With all of that said, I don't have a good argument for why Rangers are necessary in D&D, but please don't judge me poorly for that. =)
 

I can't speak to 3.5E, but that's what particularly gets me as far as 5E goes. I'd say there were a few times where we were really close to an official version of Ranger that was just good, mechanically and thematically, that you wouldn't have to qualify with a bunch of caveats, if they'd only taken some ideas just a few steps further. Like, it's not as if they consistently missed the mark by miles!
Exactly!
I hate 3/.5 and I still regard the 3.5 ranger as the best iteration thus far, except maybe the 5e Revised Ranger from UA. I haven’t seen any 3pp or homebrew Rangers that beat them either.
But it had the same issue as 5e.
Does anyone remember the Revised Ranger from UA? They released it online, allowed people to play it in one season of Adventure League, then pretended it never happened.

EDIT: link is cursed, removed.
Yeah I actually really liked it, and I wish they’d have iterated on it for the 2024 playtest.
Seriously! There's a lot I really like about Revised Ranger, and wish got folded back into later attempts! Particularly the combat centric additions to Natural Explorer, and the animal kinship from Primeval Awareness! It's not an awful crack at it, especially for the time it was offered!
Giving Rangers better initiative, natural explorer with no terrain silo, animal affinity, ability to sense favored enemies*, and the BM companion having its own turn and scaling well, fantastic. I do think that it needed to lose the favored enemy damage bonus but keep the rest of it and make Hunter’s Mark not a spell and do 1d6 and scale up.
 

I mean imagine if the Ranger had a feature called "Monster Hunter". By spending your bonus action, you can deal, say, 1d4 additional damage* on all your attacks, and it scales by d4 every 2 levels after the first. Then you have a second feature, "Favored Enemy", that lets you pick a type of creature that you've really trained against, and when damaging these creatures, you deal your Monster Hunter damage without needing to spend a bonus action.

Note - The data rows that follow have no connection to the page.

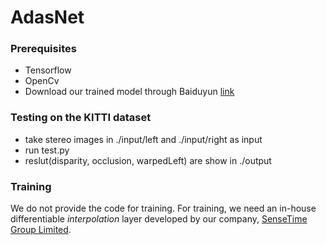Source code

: # AdasNet

### Prerequisites
  - Tensorflow
  - OpenCv
  - Download our trained model through Baiduyun [link](https://pan.baidu.com/s/1c1GJzna)

### Testing on the KITTI dataset
  - take stereo images in ./input/left and ./input/right as input
  - run test.py
  - reslut(disparity, occlusion, warpedLeft) are show in ./output 

### Training
  We do not provide the code for training. For training, we need an in-house differentiable *interpolation* layer developed by our company, [SenseTime Group Limited](https://www.sensetime.com/).
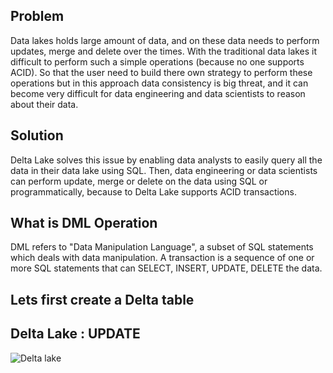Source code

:## Problem
Data lakes holds large amount of data, and on these data needs to perform updates, merge and delete over the times. With the traditional data lakes it difficult to perform such a simple operations (because no one supports ACID). So that the user need to build there own strategy to perform these operations but in this approach data consistency is big threat, and it can become very difficult for data engineering and data scientists to reason about their data.

## Solution
Delta Lake solves this issue by enabling data analysts to easily query all the data in their data lake using SQL. Then, data engineering or data scientists can perform update, merge or delete on the data using SQL or programmatically, because to Delta Lake supports ACID transactions.


## What is DML Operation
DML refers to "Data Manipulation Language", a subset of SQL statements which deals with data manipulation. A transaction is a sequence of one or more SQL statements that can SELECT, INSERT, UPDATE, DELETE the data.

## Lets first create a Delta table


## Delta Lake : UPDATE


















![Delta lake](https://github.com/gurditsingh/blog/blob/gh-pages/_screenshots/dl_ep5_t7.JPG?raw=true)
<!--stackedit_data:
eyJoaXN0b3J5IjpbLTEyNjA3NDA2ODUsMjgwMDczMzMxLDU1ND
I0OTA1MiwtMTExNDg0Njg4NSw1NzM3Mzg0ODksLTQwNDkwMzI0
MSwxNjQzMzE2NTEsLTEzODcxOTc5OTMsMTU4NzI5OTkwMiwtNz
U5MjMxNzc4LDk2MTE1ODY3NCwtMTczNTI3MjcyMywtMTQxMjIx
NjEwLDExMTg3MzQ5MSwxOTY2NTE2NzY5LDg1MTM1NzEwMiwtMT
U1NzgzMTY2OSwtMTIxNTY5NDIxMywtMTQzMTEwMzI4MiwtMTcy
MDQzMDM5Ml19
-->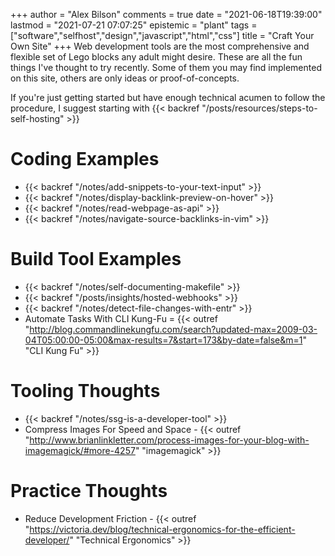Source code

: +++
author = "Alex Bilson"
comments = true
date = "2021-06-18T19:39:00"
lastmod = "2021-07-21 07:07:25"
epistemic = "plant"
tags = ["software","selfhost","design","javascript","html","css"]
title = "Craft Your Own Site"
+++
Web development tools are the most comprehensive and flexible set of Lego blocks any adult might desire. These are all the fun things I've thought to try recently. Some of them you may find implemented on this site, others are only ideas or proof-of-concepts.

If you're just getting started but have enough technical acumen to follow the procedure, I suggest starting with {{< backref "/posts/resources/steps-to-self-hosting" >}}

# Coding Examples
- {{< backref "/notes/add-snippets-to-your-text-input" >}}
- {{< backref "/notes/display-backlink-preview-on-hover" >}}
- {{< backref "/notes/read-webpage-as-api" >}}
- {{< backref "/notes/navigate-source-backlinks-in-vim" >}}

# Build Tool Examples
- {{< backref "/notes/self-documenting-makefile" >}}
- {{< backref "/posts/insights/hosted-webhooks" >}}
- {{< backref "/notes/detect-file-changes-with-entr" >}}
- Automate Tasks With CLI Kung-Fu = {{< outref "http://blog.commandlinekungfu.com/search?updated-max=2009-03-04T05:00:00-05:00&max-results=7&start=173&by-date=false&m=1" "CLI Kung Fu" >}}

# Tooling Thoughts
- {{< backref "/notes/ssg-is-a-developer-tool" >}}
- Compress Images For Speed and Space - {{< outref "http://www.brianlinkletter.com/process-images-for-your-blog-with-imagemagick/#more-4257" "imagemagick" >}}

# Practice Thoughts
- Reduce Development Friction - {{< outref "https://victoria.dev/blog/technical-ergonomics-for-the-efficient-developer/" "Technical Ergonomics" >}}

*I'd like to make this force damage to bypass resistance to non-magical weapons, but I know there are people who would wonder exactly how the Ranger is dealing "magical" damage, lol.

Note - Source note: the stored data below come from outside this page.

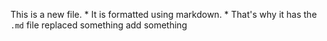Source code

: This is a new file. * It is formatted using markdown. * That's why it has the `.md` file replaced something
add something
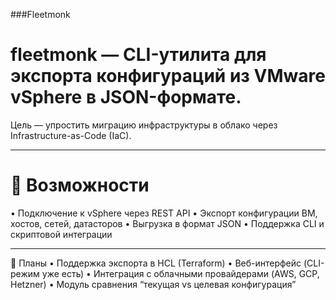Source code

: ###Fleetmonk

# fleetmonk — CLI-утилита для экспорта конфигураций из VMware vSphere в JSON-формате. 

Цель — упростить миграцию инфраструктуры в облако через Infrastructure-as-Code (IaC).

---

# 🚀 Возможности
 • Подключение к vSphere через REST API
 • Экспорт конфигурации ВМ, хостов, сетей, датасторов
 • Выгрузка в формат JSON
 • Поддержка CLI и скриптовой интеграции
 
---

📅 Планы
 • Поддержка экспорта в HCL (Terraform)
 • Веб-интерфейс (CLI-режим уже есть)
 • Интеграция с облачными провайдерами (AWS, GCP, Hetzner)
 • Модуль сравнения “текущая vs целевая конфигурация”
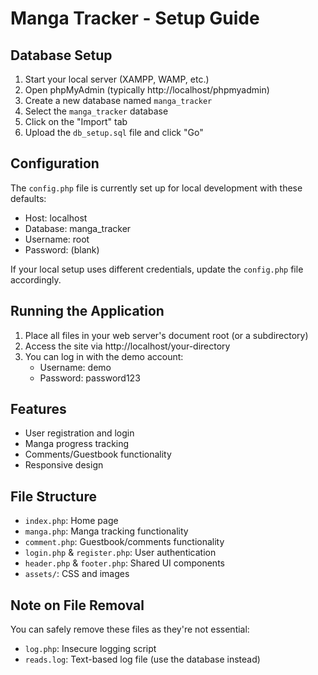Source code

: # Manga Tracker - Setup Guide

## Database Setup

1. Start your local server (XAMPP, WAMP, etc.)
2. Open phpMyAdmin (typically http://localhost/phpmyadmin)
3. Create a new database named `manga_tracker`
4. Select the `manga_tracker` database
5. Click on the "Import" tab
6. Upload the `db_setup.sql` file and click "Go"

## Configuration

The `config.php` file is currently set up for local development with these defaults:
- Host: localhost
- Database: manga_tracker
- Username: root
- Password: (blank)

If your local setup uses different credentials, update the `config.php` file accordingly.

## Running the Application

1. Place all files in your web server's document root (or a subdirectory)
2. Access the site via http://localhost/your-directory
3. You can log in with the demo account:
   - Username: demo
   - Password: password123

## Features

- User registration and login
- Manga progress tracking
- Comments/Guestbook functionality
- Responsive design

## File Structure

- `index.php`: Home page
- `manga.php`: Manga tracking functionality
- `comment.php`: Guestbook/comments functionality
- `login.php` & `register.php`: User authentication
- `header.php` & `footer.php`: Shared UI components
- `assets/`: CSS and images

## Note on File Removal

You can safely remove these files as they're not essential:
- `log.php`: Insecure logging script
- `reads.log`: Text-based log file (use the database instead)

Wouldn't that be a better way to give the Ranger bonus damage, reinforce his role, and make Favored Enemy a bonus, instead of making the feature simply unreliable?

This is probably not the thread to suggest changes to the class, but it took me like five minutes to find something better than Hunter's Mark for the Ranger, lol.

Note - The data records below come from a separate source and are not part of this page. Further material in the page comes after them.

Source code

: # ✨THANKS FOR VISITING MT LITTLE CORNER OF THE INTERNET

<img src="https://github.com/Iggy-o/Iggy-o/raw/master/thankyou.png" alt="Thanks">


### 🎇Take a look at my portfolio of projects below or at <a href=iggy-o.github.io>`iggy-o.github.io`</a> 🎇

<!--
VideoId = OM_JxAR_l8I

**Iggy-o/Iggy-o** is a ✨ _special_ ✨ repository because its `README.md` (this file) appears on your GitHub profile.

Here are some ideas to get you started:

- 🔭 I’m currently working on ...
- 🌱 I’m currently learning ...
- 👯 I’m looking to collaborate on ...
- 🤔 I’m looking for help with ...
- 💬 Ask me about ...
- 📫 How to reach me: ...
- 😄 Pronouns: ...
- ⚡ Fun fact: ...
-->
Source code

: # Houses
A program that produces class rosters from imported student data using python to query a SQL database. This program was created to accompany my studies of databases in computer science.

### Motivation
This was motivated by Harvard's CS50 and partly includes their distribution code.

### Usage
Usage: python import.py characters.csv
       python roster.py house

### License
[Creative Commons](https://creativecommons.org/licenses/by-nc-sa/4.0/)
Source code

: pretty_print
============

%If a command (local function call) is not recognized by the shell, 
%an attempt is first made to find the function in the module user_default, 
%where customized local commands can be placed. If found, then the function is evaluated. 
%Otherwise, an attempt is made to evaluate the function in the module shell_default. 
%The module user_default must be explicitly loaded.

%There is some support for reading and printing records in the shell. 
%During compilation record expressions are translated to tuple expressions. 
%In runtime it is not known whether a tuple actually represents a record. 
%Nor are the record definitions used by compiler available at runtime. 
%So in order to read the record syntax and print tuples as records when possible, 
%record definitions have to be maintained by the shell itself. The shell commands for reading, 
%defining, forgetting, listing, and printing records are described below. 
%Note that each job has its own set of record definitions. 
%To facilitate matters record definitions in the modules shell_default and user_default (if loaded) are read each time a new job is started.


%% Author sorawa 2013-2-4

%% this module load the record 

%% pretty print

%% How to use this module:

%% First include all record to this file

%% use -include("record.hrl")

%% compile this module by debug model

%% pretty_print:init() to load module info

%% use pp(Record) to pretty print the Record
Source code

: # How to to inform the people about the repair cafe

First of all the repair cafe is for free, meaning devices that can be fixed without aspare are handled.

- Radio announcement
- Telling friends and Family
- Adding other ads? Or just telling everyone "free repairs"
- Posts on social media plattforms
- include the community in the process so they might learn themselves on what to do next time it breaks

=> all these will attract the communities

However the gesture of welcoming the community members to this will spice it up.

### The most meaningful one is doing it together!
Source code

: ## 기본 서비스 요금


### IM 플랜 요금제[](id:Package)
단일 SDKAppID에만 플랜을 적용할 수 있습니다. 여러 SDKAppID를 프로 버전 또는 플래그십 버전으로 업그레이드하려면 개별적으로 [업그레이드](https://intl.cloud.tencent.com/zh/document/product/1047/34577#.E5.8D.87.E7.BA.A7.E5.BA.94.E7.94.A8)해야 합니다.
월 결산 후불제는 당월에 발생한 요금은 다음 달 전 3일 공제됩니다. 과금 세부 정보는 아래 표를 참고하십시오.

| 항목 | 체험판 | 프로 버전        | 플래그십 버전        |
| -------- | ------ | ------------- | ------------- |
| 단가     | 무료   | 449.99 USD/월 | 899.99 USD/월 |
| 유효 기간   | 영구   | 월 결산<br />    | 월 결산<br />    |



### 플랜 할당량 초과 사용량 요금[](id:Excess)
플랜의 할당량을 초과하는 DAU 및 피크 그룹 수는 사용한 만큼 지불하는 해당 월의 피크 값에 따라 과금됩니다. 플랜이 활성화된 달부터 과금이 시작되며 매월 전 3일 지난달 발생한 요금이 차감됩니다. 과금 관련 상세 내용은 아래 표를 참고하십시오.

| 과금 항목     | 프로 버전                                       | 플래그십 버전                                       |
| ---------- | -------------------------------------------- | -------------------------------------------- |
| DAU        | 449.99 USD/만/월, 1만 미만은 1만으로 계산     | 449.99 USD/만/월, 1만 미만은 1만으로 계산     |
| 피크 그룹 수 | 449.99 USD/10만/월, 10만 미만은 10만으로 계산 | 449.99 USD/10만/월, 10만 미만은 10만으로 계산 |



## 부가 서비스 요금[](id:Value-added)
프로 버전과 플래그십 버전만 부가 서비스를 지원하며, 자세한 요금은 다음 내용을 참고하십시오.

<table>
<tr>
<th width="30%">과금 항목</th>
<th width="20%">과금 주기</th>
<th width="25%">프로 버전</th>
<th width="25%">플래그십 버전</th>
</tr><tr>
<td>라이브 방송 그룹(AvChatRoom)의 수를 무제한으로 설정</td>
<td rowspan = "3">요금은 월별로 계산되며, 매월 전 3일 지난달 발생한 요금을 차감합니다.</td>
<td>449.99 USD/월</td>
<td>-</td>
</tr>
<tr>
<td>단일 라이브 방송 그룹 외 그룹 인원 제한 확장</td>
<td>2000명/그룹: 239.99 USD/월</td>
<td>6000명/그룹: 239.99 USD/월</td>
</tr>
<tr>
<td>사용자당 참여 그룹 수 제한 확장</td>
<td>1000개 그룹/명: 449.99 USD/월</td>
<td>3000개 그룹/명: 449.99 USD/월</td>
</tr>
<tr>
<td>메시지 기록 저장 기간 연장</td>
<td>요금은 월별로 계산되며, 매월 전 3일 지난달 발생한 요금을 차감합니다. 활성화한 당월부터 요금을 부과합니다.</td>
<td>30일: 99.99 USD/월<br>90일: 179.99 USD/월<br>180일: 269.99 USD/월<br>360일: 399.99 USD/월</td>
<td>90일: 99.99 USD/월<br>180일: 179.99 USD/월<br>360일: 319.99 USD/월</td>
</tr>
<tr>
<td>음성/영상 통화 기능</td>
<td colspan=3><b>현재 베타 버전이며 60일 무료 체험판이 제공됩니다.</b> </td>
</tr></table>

I'm sure someone will tell me how horribly unbalanced that is and how it would turn Rangers into damage gods.
 

I mean imagine if the Ranger had a feature called "Monster Hunter". By spending your bonus action, you can deal, say, 1d4 additional damage* on all your attacks, and it scales by d4 every 2 levels after the first. Then you have a second feature, "Favored Enemy", that lets you pick a type of creature that you've really trained against, and when damaging these creatures, you deal your Monster Hunter damage without needing to spend a bonus action.

*I'd like to make this force damage to bypass resistance to non-magical weapons, but I know there are people who would wonder exactly how the Ranger is dealing "magical" damage, lol.

Wouldn't that be a better way to give the Ranger bonus damage, reinforce his role, and make Favored Enemy a bonus, instead of making the feature simply unreliable?

This is probably not the thread to suggest changes to the class, but it took me like five minutes to find something better than Hunter's Mark for the Ranger, lol.

I'm sure someone will tell me how horribly unbalanced that is and how it would turn Rangers into damage gods.
I like it! But I also think the Ranger is fine the way it is.

As for overpowered damage gods, how about a 5e Paladin dumping spell slots into smites?